Aïda à Bastille : des boîtes

OPÉRA – Après du grand Puccini avec La Bohème sur la Lune, voilà du grand Verdi, avec cette Aïda mise en boîte par Shirin Neshat. Et d’un coup, on redescend sur Terre… À la baguette, Michele Mariotti.

Déjà vue à Salzbourg en 2022, la mise en scène de Shirin Neshat ne nous avait laissé aucun souvenir impérissable. Sans surprise, l’œil éprouve le même ennui colossal qu’il y a deux ans.

Boîte à savons

Un dispositif enferme ou exclut les personnages d’une boîte blanche. Celle-ci, montée sur une tournette, sert d’écran de projection à des vidéos qui présentent une forme de rituel dont on peine à saisir le sens et le rapport au livret. Certes, les images sont belles (la mer déferlant sur des plages vides, un désert) mais elles ne font que cocher les cases du dictionnaire des idées reçues sur la mise en scène. Sans prétendre à la nouveauté (on se rappelle des charniers d’Olivier Py sur cette même scène), la mise en scène entend donner à voir le point de vue des vaincus, malheureusement il ne s’incarne pas autrement que par des images sans direction d’acteurs. Comme souvent dans ces cas-là, le spectacle n’ôte rien à l’œuvre sans rien lui apporter.
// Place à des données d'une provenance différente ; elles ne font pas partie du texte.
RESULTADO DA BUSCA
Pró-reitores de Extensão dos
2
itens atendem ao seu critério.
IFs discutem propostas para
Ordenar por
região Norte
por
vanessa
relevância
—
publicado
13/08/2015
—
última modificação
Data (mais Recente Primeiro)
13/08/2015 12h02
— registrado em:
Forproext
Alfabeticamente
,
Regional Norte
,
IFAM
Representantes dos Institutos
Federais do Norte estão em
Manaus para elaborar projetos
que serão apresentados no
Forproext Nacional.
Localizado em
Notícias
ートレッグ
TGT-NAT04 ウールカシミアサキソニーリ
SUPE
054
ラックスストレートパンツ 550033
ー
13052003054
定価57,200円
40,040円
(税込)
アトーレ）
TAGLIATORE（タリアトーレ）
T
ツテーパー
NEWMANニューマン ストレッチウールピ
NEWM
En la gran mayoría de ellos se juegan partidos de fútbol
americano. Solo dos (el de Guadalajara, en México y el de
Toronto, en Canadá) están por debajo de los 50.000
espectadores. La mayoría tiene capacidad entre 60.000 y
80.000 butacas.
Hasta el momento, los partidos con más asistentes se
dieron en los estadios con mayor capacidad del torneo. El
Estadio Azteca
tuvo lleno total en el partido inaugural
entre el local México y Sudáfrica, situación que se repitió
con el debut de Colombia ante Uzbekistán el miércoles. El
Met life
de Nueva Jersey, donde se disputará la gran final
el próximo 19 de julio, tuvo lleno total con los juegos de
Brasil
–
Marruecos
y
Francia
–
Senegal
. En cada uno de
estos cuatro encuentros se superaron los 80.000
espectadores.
À lire également : le Compte-rendu de la première à l'Opéra Bastille, sur Ôlyrix
© Bernd Uhlig

Boîte à musique

Heureusement il y a dans la fosse Michele Mariotti qui livre une lecture attentive et détaillée de la partition de Verdi, rappelant à quel point le compositeur a élaboré son art de l’orchestration au cours du temps. Les couleurs sont délicates, le discours tenu, en soutien des chanteurs, un brin d’envolée narrative n’aurait pas été de trop mais on tient déjà du grand art. Quand la musique est bonne…

© Bernd Uhlig

Boîte vocale

Sur scène la distribution est homogène dans la qualité de chant – diction, conduite de la ligne, phrasé – quand la qualité des voix est plus disparate.

Gregory Kunde n’a plus l’âge du rôle et la voix n’est plus ce qu’elle était, mais sans tricher il compose encore un personnage, varie le caractère et assure la ligne impeccablement.
Ewa Plonka propose une prestation de grande tenue à défaut de tempérament. Le texte est précis, la voix homogène sur toute la tessiture, les dynamiques subtiles.

© Bernd Uhlig

Plus jeune fille que princesse, son personnage ne manque toutefois pas d’intérêt. Judit Kutasi a la voix d’Amnéris – ce qui est déjà beaucoup – sans avoir un timbre singulier, elle maîtrise parfaitement son instrument et compose un personnage nuancé, passant de la rage à la ruse sans couture.

Saluons au passage le Ramfis probe d’Alexander Köpeczi, belle voix de basse bien menée pour le grand prêtre, ainsi que le roi bien chantant de l’autre basse Krzysztof Baczyk.

© Bernd Uhlig

Enfin, Roman Burdenko n’a qu’à apparaître sur scène pour comprendre ce qu’est la catégorie supérieure : la voix est certes abîmée, mais le personnage, son autoritarisme, ses angoisses, sa vulnérabilité saisissent, et son chant ciselé demeure un exemple.

À lire également : Aïda en direct du Met : l’Égypte au logis

Si cette nouvelle production n’apporte donc rien en matière scénique, elle comporte en revanche un double enseignement musical : ce genre de prestation de bonne tenue devrait être le minimum en deçà duquel l’Opéra ne devrait jamais descendre, car il suffit amplement pour assurer une bonne soirée lyrique.